Nishad Singh, the former chief developer at Alameda and FTX, disclosed in court that approximately $1.3 billion of customer funds were directed toward bolstering Sam Bankman-Fried’s social standing and public image.
Insights from United States v Sam Bankman-Fried Trial
As the trial, United States v Sam Bankman-Fried (SBF), progressed, federal prosecutors focused on key witnesses, including Caroline Ellison and Gary Wang, both part of SBF’s inner circle. Testimonies throughout the initial two weeks of the trial implicated Bankman-Fried as the driving force behind the alleged misappropriation of FTX customer funds and deceptive practices toward investors.
Former employees asserted that Bankman-Fried expended substantial sums to fabricate a false public image and engaged in bribery of Chinese officials. Defense attorneys sought midday Adderall for Bankman-Fried, claiming it was necessary for his well-being during the trial.
FTX User Testimonies and Media Influence
During week three of the trial, prosecutors called Tareq Morad to the stand. An FTX user, Morad wired $500k to SBF’s exchange via an Alameda bank account. Like other witnesses, Morad was swayed by Bankman-Fried’s media coverage and social media presence.
Nishad Singh, under oath due to a cooperation agreement after pleading guilty to various charges, testified about Bankman-Fried’s extravagant spending habits and questionable operational methods. Singh highlighted significant expenditures on endorsements, properties, and political contributions.
Billion-Dollar Celebrity Endorsements by FTX
Singh disclosed that Alameda Research and FTX, under Bankman-Fried’s directives, provided $1 billion in funding to Michael Kives’ consultancy firm, K5 Global. FTX spent $1.3 billion on celebrity promotions, including large sums sent to Steph Curry, Kevin O’Leary, Tom Brady, and Larry David.
Moreover, Singh delved into real estate purchases and luxury apartments gifted to individuals like Joseph Bankman, Bankman-Fried’s father, who reportedly participated in company discussions over the private messaging app Signal. Singh revealed that he expressed concerns about the ostentatious spending, to which Bankman-Fried allegedly responded, “He said he’d spend $100 million to make the drama go away.”
According to Singh, the FTX founder also proposed a whopping $120 million expenditure on the popular social network Telegram. These revelations shed light on the scale of Bankman-Fried’s spending and the seemingly unchecked nature of his decisions.
Coding Controversies: Alameda’s Credit Line
Regarding Alameda’s credit line on FTX, Singh claimed to have coded a “allow negative” feature following Bankman-Fried’s instructions. Singh asserted that the feature was meant to access locked FTT tokens and not to siphon customer crypto. This information adds a layer of detail to the alleged inappropriate company practices.

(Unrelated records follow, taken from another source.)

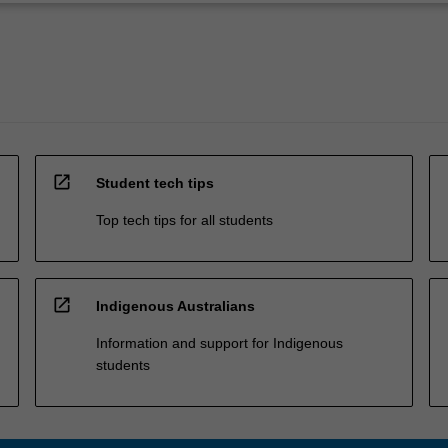
open_in_new
Student tech tips
Top tech tips for all students
open_in_new
Indigenous Australians
Information and support for Indigenous
students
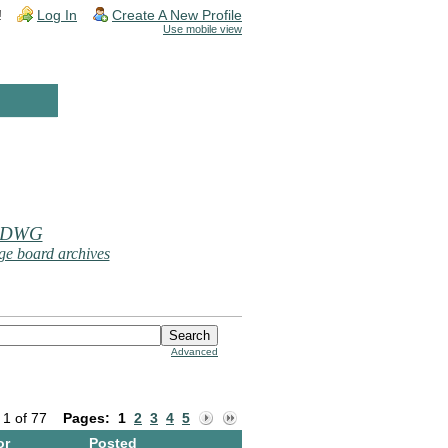
!
Log In
Create A New Profile
Use mobile view
 DWG
e board archives
Advanced
 1 of 77
Pages:
1
2
3
4
5
or
Posted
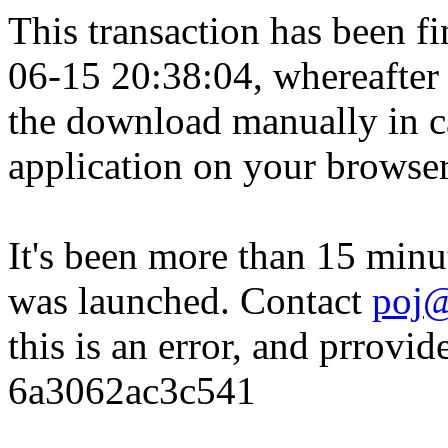
This transaction has been fin
06-15 20:38:04, whereafter
the download manually in ca
application on your browser
It's been more than 15 minu
was launched. Contact
poj@
this is an error, and prrovid
6a3062ac3c541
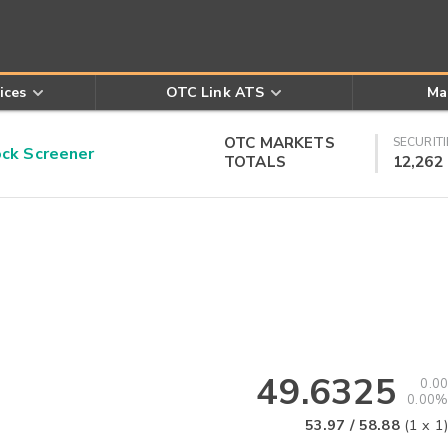
ices
OTC Link ATS
Ma
OTC MARKETS
SECURITI
k Screener
TOTALS
12,262
49.6325
0.00
0.00%
53.97
/
58.88
(
1
x
1
)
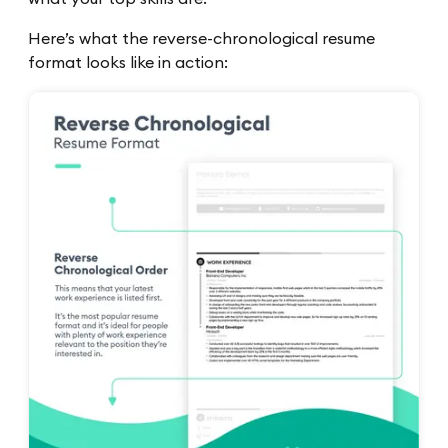
Here’s what the reverse-chronological resume
format looks like in action:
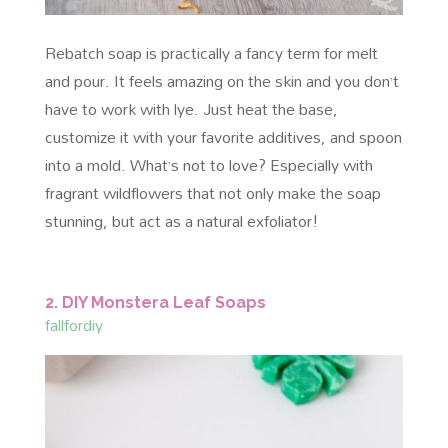
Rebatch soap is practically a fancy term for melt
and pour. It feels amazing on the skin and you don’t
have to work with lye. Just heat the base,
customize it with your favorite additives, and spoon
into a mold. What’s not to love? Especially with
fragrant wildflowers that not only make the soap
stunning, but act as a natural exfoliator!
2. DIY Monstera Leaf Soaps
fallfordiy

Singh also detailed the Bankman-Fried brothers’ involvement in political donations, orchestrated with Ryan Salame, head of FTX Digital Markets. Executives received loans, transferred the funds to FTX.US, and then dispersed them to political campaigns in a manner aimed at maintaining a favorable public image.
Courtroom Drama Continues
Despite Singh’s revelations, defense attorney Mark Cohen’s attempt to adjourn the trial was denied by Judge Lewis A. Kaplan, who opted to continue with the daily hearing schedule. The trial unfolded with no professional recommendation to expedite proceedings for FTX’s former chief. The courtroom drama continued to unravel a complex web of financial decisions, celebrity endorsements, and questionable practices within the FTX and Alameda ecosystem.